Autumn interlude - II



Essex can be gorgeous: did you know this? Apart from an earlier excursion to Constable Country, where we found 'I hate boring Dedum' (sic) painted on a stile, I had no idea. A weekend with the Le Franc family, however, in their rented cottage on the Layer Marney Estate, changed all that. It may not be as dramatic as Offa's Dyke country, but how's this for handsome samphire-covered marshland and an early Renaissance extravaganza of a gateway (a few hundred yards from the cottage).

Of course the landscape can be very bleak on a wet Sunday (taken on the isle of Mersea after one of the best seafood lunches ever):


But there are always gems like this to explore - Copford Church with its 12th century wall-paintings (slightly overdone in the Victorian restoration, but essentially authentic). I took this photo because the postcard didn't squeeze in the extraordinary zodiac signs on the arch as well as the splendid roundel of Christ enthroned in the dome of the apse:


Back in London, I loved the profanity of Caryl Churchill's Cloud Nine at the Almeida. It turns gender and race topsy-turvy but manages to be entertaining at the same time and gives the actors a real showcase for their craft. A man plays a repressed Victorian lady in the colonial first half, her son in the second (set in 1979, the year the play was written, but the three characters who return have only aged 25 years); the Victorian paterfamilias becomes a likeable lesbian's four-year old daughter; a stunning young actress (Nicola Walker) plays the girly son in part one and takes over the now discreetly liberated mother in part two. And so on. It hasn't dated and the sexual politics are still suitably confusing. The superb ensemble included two names I recognised from the original cast of Jonathan Harvey's Beautiful Thing, still one of the best ever evenings I've spent in the theatre, which I was reminded must have been nearly a decade ago.
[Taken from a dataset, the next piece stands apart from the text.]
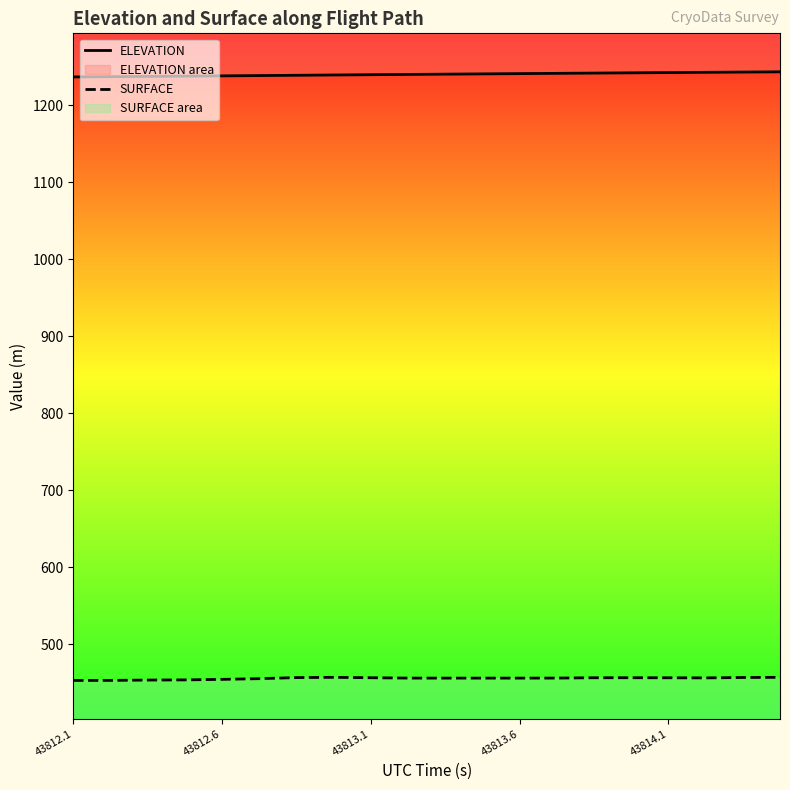

True or false: SURFACE has a value of 456.0 at 10.

True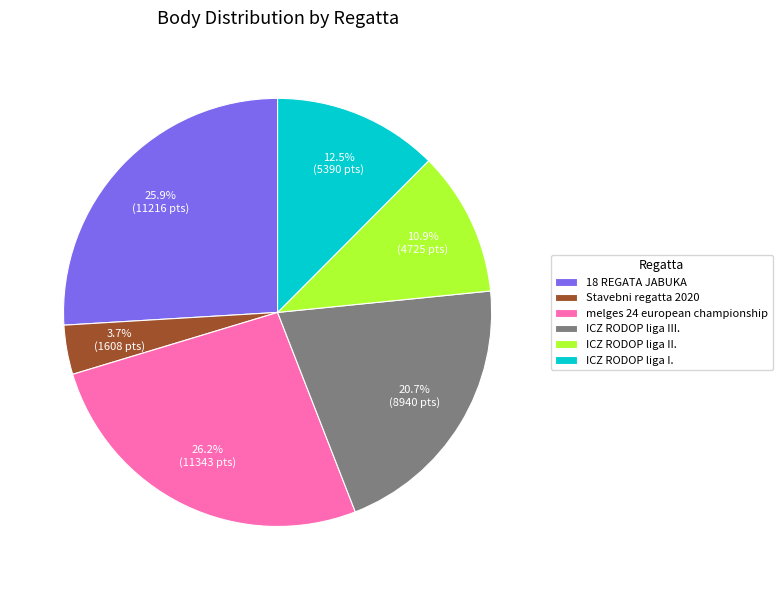

Does melges 24 european championship account for over 50% of the chart?

No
The other great pleasure of the week has been to go through John Lanchbery's effervescent ballet score for the Ashton ballet (first a film and now a Covent Garden production, which I'm writing about in the Royal Ballet programme) of The Tales of Beatrix Potter. It struck me for the first time that the Squirrel Nutkin episode is a choreographic homage to Till Eulenspiegel; and how inspired that the piggies' Pas de deux should furnish the most lush and romantic, Tchaikovsky-influenced music in the ballet. I went back to my interview with the late lamented 'Jack' in 1995, and was delighted to find how much more material I could draw from it. Also a huge pleasure to have him playing the home Steinway so spontaneously.

3 comments:

Pierre said...

Delighted you've enjoyed Lanchberry's Tales of Beatrix Potter so much. Any info as to which pieces he reworked for the score? I think someone told me he'd used Victorian domestic and salon pieces, but I've never discovered which if any.

David said...

Hello Pierre,

Enjoyed looking across at your blog. You should write more often.
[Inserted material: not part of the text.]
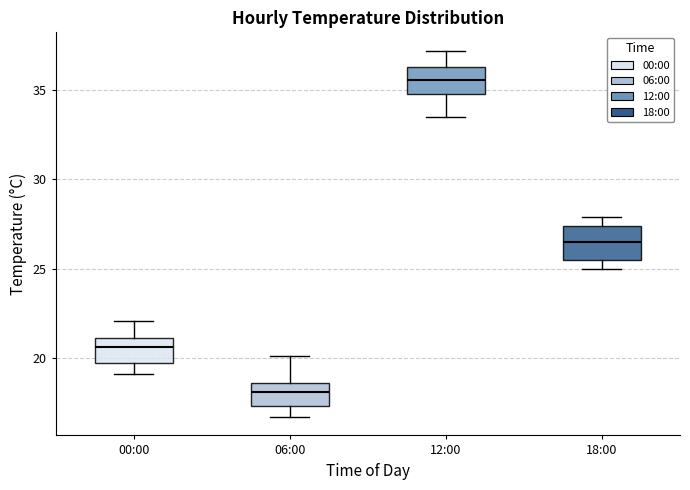

Where does the median line of the box for 12:00 sit on the y-axis? The values are not printed on the chart, so give them approximately, as read against the axis.

35.5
Not sure if this is the right place to put my reply, but here it is: you can read the interview with Sir John in the forthcoming 'Tales of Beatrix Potter' programme. He was very cagy about his sources, being afraid of possible copyright infringement (made me turn the tape off as he told me this). But he did say that Pigling Bland's variation was derived from Minkus's ballet 'The Goldfish' and that the Pas de deux is NOT 'Love is like a violin' but a song from an operetta which was used for 'LILAV' called 'take a letter to my sweetheart'. 'Mrs Tiggywinkle's Laundry' is based on a piano study (again, he wouldn't cite the composer)

Beyond that, he wouldn't reveal anything, and I haven't traced any of the other sources. Most of his ballets' source materials are well identified in the Royal Ballet archives, but not this one.

David said...

By the way, I learn to my mortification he was never 'Sir John'. I discovered this after I'd written my Building a Library script, when the producer, Kevin Bee, amusingly greeted me with the news that I and the Queen were the only two people in the country capable of granting knighthoods.

Well, if he wasn't a knight, he jolly well should have been.